Time is one resource I have grown to appreciate as I grew older. I grew up in those homes where a holiday was travelling to my grandma’s and my uncle’s and cousins would bring their kids along. Over time it became a norm and I would always say to myself, “When I’m done with school and get my own job, I’m done with this!” Those were honest thoughts from a child and I would openly let my mother know how I felt.
A few years into university, I would find myself asking my relatives when we’d be going home. One thing I have come to appreciate in adulthood is growth. I have progressed both in age and maturity and with different interactions; I realize I’ve had it good. Do you know how many people would have wanted to know their relatives, let alone spend time with them? I always make a point of meeting with my relatives at least once a week and we’ve grown to look at each other as one.

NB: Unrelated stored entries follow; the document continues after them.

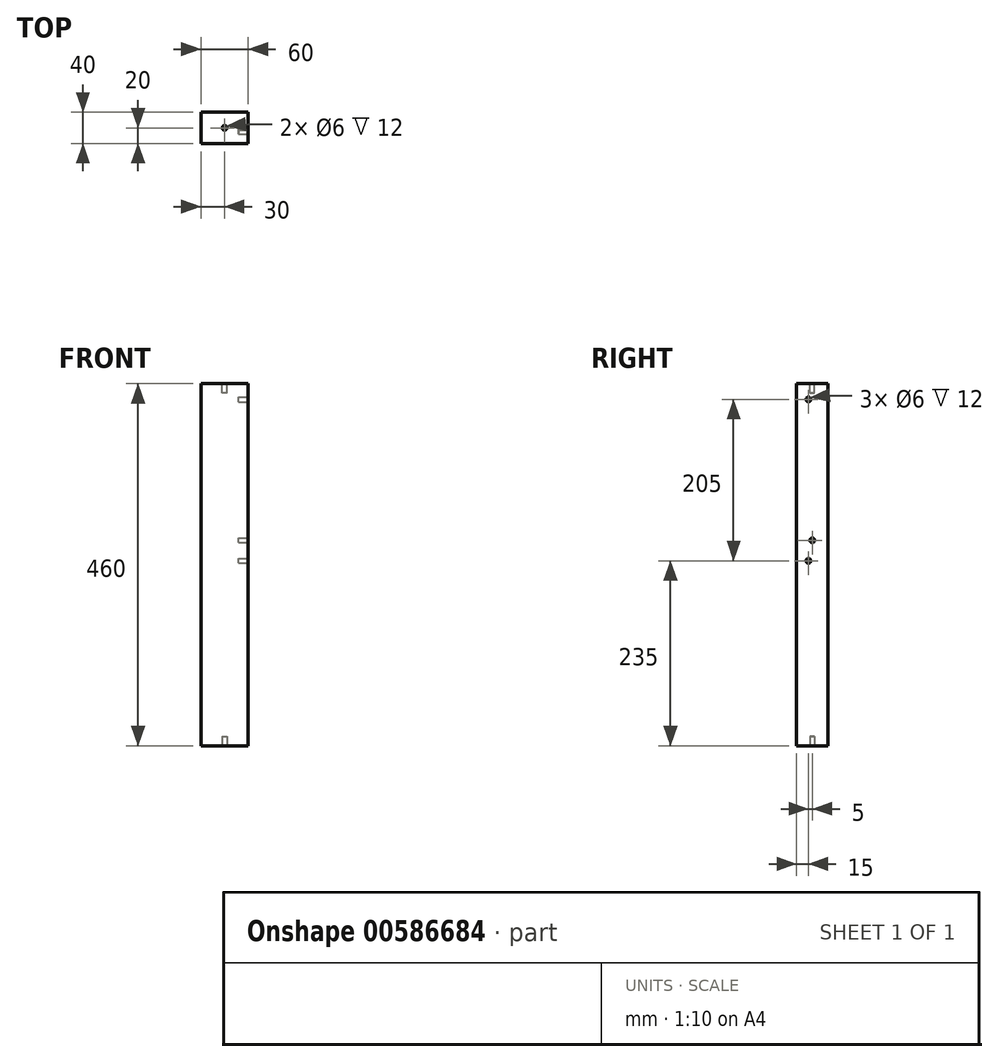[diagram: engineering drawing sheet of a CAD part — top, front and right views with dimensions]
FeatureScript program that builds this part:
annotation { "Feature Type Name" : "Feature", "Feature Type Description" : "" }
export const myFeature = defineFeature(function(context is Context, id is Id, definition is map)
    precondition{}
    {
        {
            var Q0;
            Q0=qCreatedBy(makeId("Top.planeOp"),FACE);
            var sketch = newSketch(context, id + "F0", { "sketchPlane" : qUnion([Q0])});
            skLineSegment(sketch, "E0.bottom", {"start": v(0, 0) * mm, "end": v(60, 0) * mm});
            skLineSegment(sketch, "E0.top", {"start": v(0, 40) * mm, "end": v(60, 40) * mm});
            skLineSegment(sketch, "E0.left", {"start": v(0, 0) * mm, "end": v(0, 40) * mm});
            skLineSegment(sketch, "E0.right", {"start": v(60, 0) * mm, "end": v(60, 40) * mm});
            skSolve(sketch);
        }
        {
            var Q0;
            Q0 = qSketchRegion(id + "F0", true);
            extrude(context, id + "F1", {"entities" : qUnion([Q0]), "depth" : 460 * mm, "offsetDistance" : 25 * mm});
        }
        {
            var Q0;
            Q0=makeQuery(id+"F1.opExtrude","CAP_FACE",FACE,{"disambiguationData":[OSD([sQuery(id+"F0.wireOp",EDGE,"E0.bottom"),sQuery(id+"F0.wireOp",EDGE,"E0.top"),sQuery(id+"F0.wireOp",EDGE,"E0.left"),sQuery(id+"F0.wireOp",EDGE,"E0.right")])],"isStart":false});
            var sketch = newSketch(context, id + "F2", { "sketchPlane" : qUnion([Q0])});
            skCircle(sketch, "E1", {"center": v(30, 20) * mm, "radius": 3 * mm});
            skSolve(sketch);
        }
        {
            var Q0;
            Q0 = qSketchRegion(id + "F2", true);
            extrude(context, id + "F3", {"entities" : qUnion([Q0]), "operationType" : NewBodyOperationType.REMOVE, "oppositeDirection" : true, "depth" : 12 * mm, "offsetDistance" : 25 * mm});
        }
        {
            var Q0;
            Q0=makeQuery(id+"F1.opExtrude","CAP_FACE",FACE,{"disambiguationData":[OSD([sQuery(id+"F0.wireOp",EDGE,"E0.bottom"),sQuery(id+"F0.wireOp",EDGE,"E0.top"),sQuery(id+"F0.wireOp",EDGE,"E0.left"),sQuery(id+"F0.wireOp",EDGE,"E0.right")])],"isStart":true});
            var sketch = newSketch(context, id + "F4", { "sketchPlane" : qUnion([Q0])});
            skCircle(sketch, "E2.0", {"center": v(30, -20) * mm, "radius": 3 * mm});
            skSolve(sketch);
        }
        {
            var Q0;
            Q0 = qSketchRegion(id + "F4", true);
            extrude(context, id + "F5", {"entities" : qUnion([Q0]), "operationType" : NewBodyOperationType.REMOVE, "oppositeDirection" : true, "depth" : 12 * mm, "offsetDistance" : 25 * mm});
        }
        {
            var Q0;
            Q0=makeQuery(id+"F1.opExtrude","SWEPT_FACE",FACE,{"disambiguationData":[OSD([sQuery(id+"F0.wireOp",EDGE,"E0.right")])]});
            var sketch = newSketch(context, id + "F6", { "sketchPlane" : qUnion([Q0])});
            skCircle(sketch, "E3", {"center": v(20, 261) * mm, "radius": 3 * mm});
            skSolve(sketch);
        }
        {
            var Q0;
            Q0 = qSketchRegion(id + "F6", true);
            extrude(context, id + "F7", {"entities" : qUnion([Q0]), "operationType" : NewBodyOperationType.REMOVE, "oppositeDirection" : true, "depth" : 12 * mm, "offsetDistance" : 25 * mm});
        }
        {
            var Q0;
            Q0=makeQuery(id+"F1.opExtrude","SWEPT_FACE",FACE,{"disambiguationData":[OSD([sQuery(id+"F0.wireOp",EDGE,"E0.right")])]});
            var sketch = newSketch(context, id + "F8", { "sketchPlane" : qUnion([Q0])});
            skCircle(sketch, "E4", {"center": v(15, 440) * mm, "radius": 3 * mm});
            skSolve(sketch);
        }
        {
            var Q0;
            Q0 = qSketchRegion(id + "F8", true);
            extrude(context, id + "F9", {"entities" : qUnion([Q0]), "operationType" : NewBodyOperationType.REMOVE, "oppositeDirection" : true, "depth" : 12 * mm, "offsetDistance" : 25 * mm});
        }
        {
            var Q0;
            Q0=makeQuery(id+"F1.opExtrude","SWEPT_FACE",FACE,{"disambiguationData":[OSD([sQuery(id+"F0.wireOp",EDGE,"E0.right")])]});
            var sketch = newSketch(context, id + "F10", { "sketchPlane" : qUnion([Q0])});
            skCircle(sketch, "E5", {"center": v(15, 235) * mm, "radius": 3 * mm});
            skSolve(sketch);
        }
        {
            var Q0;
            Q0 = qSketchRegion(id + "F10", true);
            extrude(context, id + "F11", {"entities" : qUnion([Q0]), "operationType" : NewBodyOperationType.REMOVE, "oppositeDirection" : true, "depth" : 12 * mm, "offsetDistance" : 25 * mm});
        }
    });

Why did I choose to write this today? Well, a very good friend of mine suffered a loss this week. This is a guy I trusted with my money in high school and even to date we still keep in contact and he’s a brother to me. He lost his father and I can’t put into words what he felt because I know he adored his father and so did those of us who got a chance to meet him. I last saw him in December at Pete’s graduation party and you could tell this was a man proud of his son.
I’ll share with you what a very wise man once shared with me, “Emotion has no logic.” You can never rationalize what anyone feels and how they react to loss. This is probably the hardest time for anyone when you know you have to say goodbye and it’s the final time. Society has made us believe that men shouldn’t cry. I suffer from this misconception and that is what pushed me to writing. I found solace in pouring my soul on a pad at first and now my blog is my napkin, soaking in all my emotions.
There’s no logical way to dealing with a loss. If crying gets the pain off your chest, cry. There’s no weakness in emotion. It only shows you’re capable of love, which makes you a human. I don’t know how my brother is dealing with his pain but I know he’ll get through it. I’m not going to be religious and say he’s in a better place.
The best place to be is with the people that love you and that is at home. I’ve experienced my losses before and I’ve always found a way to deal with the pain depending on the intensity of the loss. No two people will ever experience the same emotions even if they share a loss. It is all relative to the relationship and affinity you had towards the person you’ve lost.
All I can say is time is what you have. You have time to grieve. Let out the emotions of losing a man that meant the world to you. Let nobody tell you to be strong. Take your time and come to terms with the situation. Take time to remember everything you learnt from him and appreciate every minute you spent with him supporting different London clubs.
Remember every moment he would come to Moi Forces Academy to visit you and support you when Chemistry and Math had us for breakfast, break, lunch and dinner. Remember how proud he was when he delivered a speech during your graduation and the look in his eyes when his little boy became a man academically. Take your time to fetch all the good memories because there are more of the good memories than the sad ones.
Take time to plan ahead and know you have to make your own shoes and not try to fit in to his shoes. This is the time to apply every life lesson the old man taught you. Time is all you have now to make your dad more proud than you already have. This is the time we come in as friends and let you know your loss is our loss.
You only have time Pete. This is the time to do deal with what is happening in your life right now; time to do emulate Mr. Romanus and be the man we’ve always known you to be. I can never fully comprehend what you feel but I know what you’re capable of and you can only come back ready to conquer the world.
I’m sorry for the loss of your old man and pass my heartfelt condolences to you, Bella, your elder sisters, mother and family.